# Question for GC re: rough/final cleans



## britanie (Dec 9, 2008)

I decided to start a make ready final clean co. I have done commercial rough and final cleans. Mostly with contractors i know. I have been in commercial construction for 8 years doing staffing. Thats why I decided to go on my own 2 months ago. Here are my questions (I am asking because I have lost money or made very little on the last 2 jobs that I hard bid) all my other work was negotiated or cost plus. (projects where other cleaning companies bailed out or could not perform) on those i made money. I am asking what people are expecting to pay and I get answers from .12-.35 psf.. on the last one i bid .16 psf for a final clean (it was not that messy and did not need a rough clean) commercial job had lots of interior windows, and 20K s.f carpet, lots of doors & trim to wipe down

_Question for Commercial GC_: On average what do you look to pay for a 
a) Rough clean
b) final clean
I am looking for a PSF price and info such as do you include windows or keep them seperate. THe price you pay is that for the ROUGH & FINAL (both) is that 1 trip or 2 for you?? I have had some say they want just 1 clean...Most important - what MATTERS to you most when looking for a final clean sub?

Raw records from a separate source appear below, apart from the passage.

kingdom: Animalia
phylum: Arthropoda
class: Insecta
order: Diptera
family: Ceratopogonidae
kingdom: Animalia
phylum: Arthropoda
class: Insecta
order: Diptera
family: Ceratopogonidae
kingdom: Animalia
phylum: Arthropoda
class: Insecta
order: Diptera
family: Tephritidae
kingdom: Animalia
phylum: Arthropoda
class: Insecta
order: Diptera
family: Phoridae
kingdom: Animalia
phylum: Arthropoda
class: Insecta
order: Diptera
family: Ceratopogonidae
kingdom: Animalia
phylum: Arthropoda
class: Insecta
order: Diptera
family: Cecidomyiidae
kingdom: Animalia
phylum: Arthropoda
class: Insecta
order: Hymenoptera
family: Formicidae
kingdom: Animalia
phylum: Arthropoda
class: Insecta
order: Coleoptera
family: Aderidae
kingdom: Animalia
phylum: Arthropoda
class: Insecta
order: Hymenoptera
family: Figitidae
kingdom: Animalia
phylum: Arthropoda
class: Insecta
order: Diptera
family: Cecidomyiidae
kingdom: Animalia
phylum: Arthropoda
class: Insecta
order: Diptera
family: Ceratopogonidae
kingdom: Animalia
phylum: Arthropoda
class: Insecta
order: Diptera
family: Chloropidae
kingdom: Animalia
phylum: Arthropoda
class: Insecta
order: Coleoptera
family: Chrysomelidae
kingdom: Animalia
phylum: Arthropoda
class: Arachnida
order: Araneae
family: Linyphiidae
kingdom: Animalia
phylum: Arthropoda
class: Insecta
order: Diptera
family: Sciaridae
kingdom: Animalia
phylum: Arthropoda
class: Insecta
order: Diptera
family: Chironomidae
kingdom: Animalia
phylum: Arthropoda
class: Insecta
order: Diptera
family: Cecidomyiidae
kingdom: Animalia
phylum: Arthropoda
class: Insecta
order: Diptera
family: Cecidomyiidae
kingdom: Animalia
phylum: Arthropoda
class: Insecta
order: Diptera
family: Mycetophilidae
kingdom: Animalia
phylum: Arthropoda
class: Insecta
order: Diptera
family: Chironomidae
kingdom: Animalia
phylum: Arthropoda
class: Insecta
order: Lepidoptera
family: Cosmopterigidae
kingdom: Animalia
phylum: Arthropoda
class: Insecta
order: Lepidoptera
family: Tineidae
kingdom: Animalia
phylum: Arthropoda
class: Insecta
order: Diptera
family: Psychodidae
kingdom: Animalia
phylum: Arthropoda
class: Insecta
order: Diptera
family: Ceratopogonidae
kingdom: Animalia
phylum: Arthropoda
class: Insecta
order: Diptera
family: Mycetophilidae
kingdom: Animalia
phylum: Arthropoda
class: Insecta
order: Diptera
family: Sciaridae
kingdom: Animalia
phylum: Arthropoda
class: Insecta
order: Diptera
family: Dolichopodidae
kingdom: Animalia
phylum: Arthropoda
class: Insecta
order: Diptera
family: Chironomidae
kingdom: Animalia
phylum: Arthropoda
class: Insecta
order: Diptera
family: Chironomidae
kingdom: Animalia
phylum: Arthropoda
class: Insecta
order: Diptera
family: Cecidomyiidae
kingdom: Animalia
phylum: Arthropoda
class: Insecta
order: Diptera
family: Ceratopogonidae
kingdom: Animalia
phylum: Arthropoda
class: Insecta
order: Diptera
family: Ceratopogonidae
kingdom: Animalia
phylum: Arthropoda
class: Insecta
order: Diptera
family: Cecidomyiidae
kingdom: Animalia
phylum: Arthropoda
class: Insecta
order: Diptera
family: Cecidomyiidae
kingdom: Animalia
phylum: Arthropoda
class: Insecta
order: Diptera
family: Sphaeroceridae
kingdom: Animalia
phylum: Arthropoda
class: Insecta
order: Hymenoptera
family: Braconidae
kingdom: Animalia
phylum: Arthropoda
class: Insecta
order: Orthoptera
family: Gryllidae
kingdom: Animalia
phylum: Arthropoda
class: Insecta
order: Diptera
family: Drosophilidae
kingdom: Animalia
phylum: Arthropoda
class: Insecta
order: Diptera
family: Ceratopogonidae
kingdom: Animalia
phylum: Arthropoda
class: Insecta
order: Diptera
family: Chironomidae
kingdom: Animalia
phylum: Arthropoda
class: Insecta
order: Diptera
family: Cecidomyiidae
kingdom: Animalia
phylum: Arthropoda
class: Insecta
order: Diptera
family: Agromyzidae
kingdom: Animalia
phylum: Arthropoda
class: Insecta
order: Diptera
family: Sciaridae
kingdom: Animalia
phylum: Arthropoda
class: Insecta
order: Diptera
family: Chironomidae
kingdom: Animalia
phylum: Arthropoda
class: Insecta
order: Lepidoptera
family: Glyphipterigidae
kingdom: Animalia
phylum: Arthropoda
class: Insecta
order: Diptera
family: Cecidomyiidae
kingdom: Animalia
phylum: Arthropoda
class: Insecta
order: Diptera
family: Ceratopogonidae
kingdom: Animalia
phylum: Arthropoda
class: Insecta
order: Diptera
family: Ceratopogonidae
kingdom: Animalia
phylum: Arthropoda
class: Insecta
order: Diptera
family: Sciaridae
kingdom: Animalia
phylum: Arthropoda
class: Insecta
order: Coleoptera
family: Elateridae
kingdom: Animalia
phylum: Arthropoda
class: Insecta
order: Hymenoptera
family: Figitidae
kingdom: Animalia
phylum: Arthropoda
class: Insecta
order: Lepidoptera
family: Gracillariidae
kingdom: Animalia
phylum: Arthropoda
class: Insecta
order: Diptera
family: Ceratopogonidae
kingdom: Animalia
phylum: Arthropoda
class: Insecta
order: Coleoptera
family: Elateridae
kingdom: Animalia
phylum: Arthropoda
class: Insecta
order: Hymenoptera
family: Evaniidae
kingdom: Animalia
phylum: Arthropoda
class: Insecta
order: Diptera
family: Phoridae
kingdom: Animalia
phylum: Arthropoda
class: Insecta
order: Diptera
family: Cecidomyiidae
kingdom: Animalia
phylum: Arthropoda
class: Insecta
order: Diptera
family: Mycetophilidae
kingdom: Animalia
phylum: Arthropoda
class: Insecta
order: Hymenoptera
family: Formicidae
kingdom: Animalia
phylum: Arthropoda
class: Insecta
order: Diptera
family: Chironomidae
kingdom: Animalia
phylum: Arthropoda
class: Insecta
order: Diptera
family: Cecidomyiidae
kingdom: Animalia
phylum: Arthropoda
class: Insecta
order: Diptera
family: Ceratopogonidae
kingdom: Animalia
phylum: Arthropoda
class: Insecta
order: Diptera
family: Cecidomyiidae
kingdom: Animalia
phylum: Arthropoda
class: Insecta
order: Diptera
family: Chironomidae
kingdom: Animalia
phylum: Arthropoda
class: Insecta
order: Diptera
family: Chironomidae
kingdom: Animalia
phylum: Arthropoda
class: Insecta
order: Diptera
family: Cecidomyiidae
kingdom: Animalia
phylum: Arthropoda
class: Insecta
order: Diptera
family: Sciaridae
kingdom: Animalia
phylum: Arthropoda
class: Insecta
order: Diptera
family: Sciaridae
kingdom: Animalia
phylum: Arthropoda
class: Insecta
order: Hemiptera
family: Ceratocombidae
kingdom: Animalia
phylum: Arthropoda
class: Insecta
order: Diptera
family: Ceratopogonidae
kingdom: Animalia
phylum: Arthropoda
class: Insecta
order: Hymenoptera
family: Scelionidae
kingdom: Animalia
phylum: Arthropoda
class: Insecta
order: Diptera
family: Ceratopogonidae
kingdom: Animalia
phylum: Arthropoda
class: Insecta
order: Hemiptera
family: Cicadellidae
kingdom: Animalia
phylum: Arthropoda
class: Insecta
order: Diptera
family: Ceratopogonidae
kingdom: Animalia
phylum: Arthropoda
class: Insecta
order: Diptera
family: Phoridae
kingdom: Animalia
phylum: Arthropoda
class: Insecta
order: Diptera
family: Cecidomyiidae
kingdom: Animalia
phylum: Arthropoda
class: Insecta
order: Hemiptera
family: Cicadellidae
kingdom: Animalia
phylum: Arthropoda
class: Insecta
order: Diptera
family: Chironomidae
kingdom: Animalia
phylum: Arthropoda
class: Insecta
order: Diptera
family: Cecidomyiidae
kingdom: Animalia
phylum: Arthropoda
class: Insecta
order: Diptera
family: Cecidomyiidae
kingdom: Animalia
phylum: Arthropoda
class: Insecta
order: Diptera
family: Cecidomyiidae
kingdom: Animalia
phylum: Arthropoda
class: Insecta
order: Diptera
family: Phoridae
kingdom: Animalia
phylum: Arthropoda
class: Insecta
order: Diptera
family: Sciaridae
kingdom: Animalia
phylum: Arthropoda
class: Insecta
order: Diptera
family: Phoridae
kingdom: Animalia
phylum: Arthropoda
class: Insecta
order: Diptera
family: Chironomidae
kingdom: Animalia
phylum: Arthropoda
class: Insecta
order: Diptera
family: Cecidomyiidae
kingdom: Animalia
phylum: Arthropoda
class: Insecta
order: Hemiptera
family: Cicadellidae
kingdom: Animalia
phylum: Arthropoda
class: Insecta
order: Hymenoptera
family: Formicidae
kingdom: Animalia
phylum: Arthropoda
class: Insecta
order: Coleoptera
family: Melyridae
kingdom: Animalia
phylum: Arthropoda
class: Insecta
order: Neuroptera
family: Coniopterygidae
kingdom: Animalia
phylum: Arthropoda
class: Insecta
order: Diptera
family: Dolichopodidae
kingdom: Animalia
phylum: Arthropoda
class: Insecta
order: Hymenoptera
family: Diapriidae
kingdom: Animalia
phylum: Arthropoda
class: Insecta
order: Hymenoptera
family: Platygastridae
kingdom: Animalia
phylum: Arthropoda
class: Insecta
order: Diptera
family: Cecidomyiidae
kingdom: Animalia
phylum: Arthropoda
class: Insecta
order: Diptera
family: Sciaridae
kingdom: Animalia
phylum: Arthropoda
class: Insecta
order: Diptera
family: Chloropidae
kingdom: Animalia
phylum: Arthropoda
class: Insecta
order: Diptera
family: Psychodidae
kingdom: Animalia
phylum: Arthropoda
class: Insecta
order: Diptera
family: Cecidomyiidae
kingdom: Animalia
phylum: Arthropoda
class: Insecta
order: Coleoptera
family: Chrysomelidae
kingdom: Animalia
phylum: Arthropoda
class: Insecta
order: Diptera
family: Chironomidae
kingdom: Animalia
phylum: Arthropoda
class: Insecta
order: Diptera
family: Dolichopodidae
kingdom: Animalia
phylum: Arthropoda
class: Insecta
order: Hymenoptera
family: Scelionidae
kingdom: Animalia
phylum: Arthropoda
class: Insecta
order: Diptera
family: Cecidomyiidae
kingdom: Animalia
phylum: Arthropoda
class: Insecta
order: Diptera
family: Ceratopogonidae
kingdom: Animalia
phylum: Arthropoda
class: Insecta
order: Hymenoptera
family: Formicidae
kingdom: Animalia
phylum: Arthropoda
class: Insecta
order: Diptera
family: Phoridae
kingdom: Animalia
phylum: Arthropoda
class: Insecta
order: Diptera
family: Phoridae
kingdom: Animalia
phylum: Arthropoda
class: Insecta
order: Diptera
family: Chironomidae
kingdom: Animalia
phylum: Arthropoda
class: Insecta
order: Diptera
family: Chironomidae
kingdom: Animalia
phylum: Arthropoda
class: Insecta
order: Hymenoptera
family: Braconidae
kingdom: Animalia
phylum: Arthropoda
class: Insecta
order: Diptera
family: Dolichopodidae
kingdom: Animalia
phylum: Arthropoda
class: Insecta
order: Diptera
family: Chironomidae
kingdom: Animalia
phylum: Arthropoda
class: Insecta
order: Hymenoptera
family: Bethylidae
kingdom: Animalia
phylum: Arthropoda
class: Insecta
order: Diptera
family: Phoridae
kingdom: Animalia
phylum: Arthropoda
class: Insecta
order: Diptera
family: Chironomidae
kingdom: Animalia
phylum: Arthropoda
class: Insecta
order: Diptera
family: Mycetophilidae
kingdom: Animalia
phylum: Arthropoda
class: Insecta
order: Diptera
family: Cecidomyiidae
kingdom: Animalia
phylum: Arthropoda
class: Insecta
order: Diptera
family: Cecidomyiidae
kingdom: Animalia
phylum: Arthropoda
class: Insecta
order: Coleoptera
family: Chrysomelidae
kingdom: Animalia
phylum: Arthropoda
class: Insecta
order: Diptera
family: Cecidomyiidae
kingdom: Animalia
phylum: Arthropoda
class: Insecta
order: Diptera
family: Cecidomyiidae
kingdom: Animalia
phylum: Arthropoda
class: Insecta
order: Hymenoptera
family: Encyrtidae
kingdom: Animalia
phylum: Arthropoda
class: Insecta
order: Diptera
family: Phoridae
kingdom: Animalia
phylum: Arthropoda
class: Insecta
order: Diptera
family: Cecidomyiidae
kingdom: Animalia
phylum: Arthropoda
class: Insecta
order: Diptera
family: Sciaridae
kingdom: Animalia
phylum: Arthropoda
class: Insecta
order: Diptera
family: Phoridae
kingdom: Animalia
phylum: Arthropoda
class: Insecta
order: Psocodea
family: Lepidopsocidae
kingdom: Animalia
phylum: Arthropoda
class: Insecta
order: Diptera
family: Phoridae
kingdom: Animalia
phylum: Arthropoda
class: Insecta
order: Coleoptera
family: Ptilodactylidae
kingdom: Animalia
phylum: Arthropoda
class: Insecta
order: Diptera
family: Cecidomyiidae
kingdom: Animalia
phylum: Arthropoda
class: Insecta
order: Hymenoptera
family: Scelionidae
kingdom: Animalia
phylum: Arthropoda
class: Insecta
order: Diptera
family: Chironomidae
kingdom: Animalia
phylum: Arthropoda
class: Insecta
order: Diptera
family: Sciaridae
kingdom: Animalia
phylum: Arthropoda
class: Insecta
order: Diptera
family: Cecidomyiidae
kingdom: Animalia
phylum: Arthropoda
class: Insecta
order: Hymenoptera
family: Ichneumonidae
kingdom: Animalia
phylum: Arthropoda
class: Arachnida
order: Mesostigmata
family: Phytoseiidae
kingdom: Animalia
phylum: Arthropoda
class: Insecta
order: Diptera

_Question for Residential (HIGH END) home builders:_
What do you look to pay for
a) Rough Clean
b) Final clean
and what matters most to you from your final clean sub?


I know the market is different in each area. I am in Texas - so please let me know where your at, so I can decipher the difference in costs.

ANY ADVICE WOULD BE HELPFUL!!!!:notworthy

Aspiring Queen of Commercial Clean


----------



## WyattCM (Dec 2, 2008)

Re: Commercial Progress and Final Clean
These are 10 year old units that covered my work in Colorado in an open shop environment:
I always separated them and placed them in my general conditions.
Progress clean $.06 / square foot.
Final clean $.10 / square foot.

The realities
Progress clean is also a part of each subcontractors bid - They need to 'square up' the work place at the end of each day - roll up, restack, sweep and trash to the dumpster.
At the end of each phase I used day laborers to make the space ready for the next phase...never a sub

Final clean in this approximate order:
Start at the top and work down
Dust all surfaces, including blinds
Vac all floorcoverings
Wax all VCT and/or wood flooring
Polish all bath and kitchen fixtures
Clean inside of windows and all mirrors
Exterior cleaning [windows, grounds, walkways, steps] if necessary is a separate line item.


----------



## seifconst (Oct 14, 2008)

Goose said to Maverick, "Turn and burn Mav, he's gonna get a lock on us!" Uh-o, I hear tone! [missles away] 

Note: pricing questions are not a hot topic here.......too many variables to take into consideration. You need to charge what you need to make in order to continue business in a profitable fashion. This will probably be the best advice anyone here can offer. Good luck.


----------



## britanie (Dec 9, 2008)

*thanks*

Wyatt, thanks that helps me break it down and lets me know I was on the right track! I appreciate your help. Wish me luck, I bid this one today. 206,135 s.f shell plus 3 story garage.:clap:


----------



## leslie2484 (Jun 7, 2009)

anyone know what the average going rate for final post construction cleaning cost is in Kentucky. I have a 100,000 sq ft school that needs to be final cleaned. How do the cleaning companies price this type of size. Are windows the last to be cleaned? Example there 3 classroom wings that total 16. There are cabinets, vct, science tables, stickers etc.....any ideas?


----------



## ampman (Apr 1, 2009)

about tree fitty


----------



## Willie T (Jan 29, 2009)

I'd be the last one to call someone naive and/or foolish. But to ask someone else (who just might be your competition) what you should charge for anything sure borders on all that, and more.

If you do not investigate your specs and requirements thoroughly, and if you do not know, to the dollar, what your costs are and what to expect from your crews................ then you just might want to consider that you might very well be in the wrong business.


----------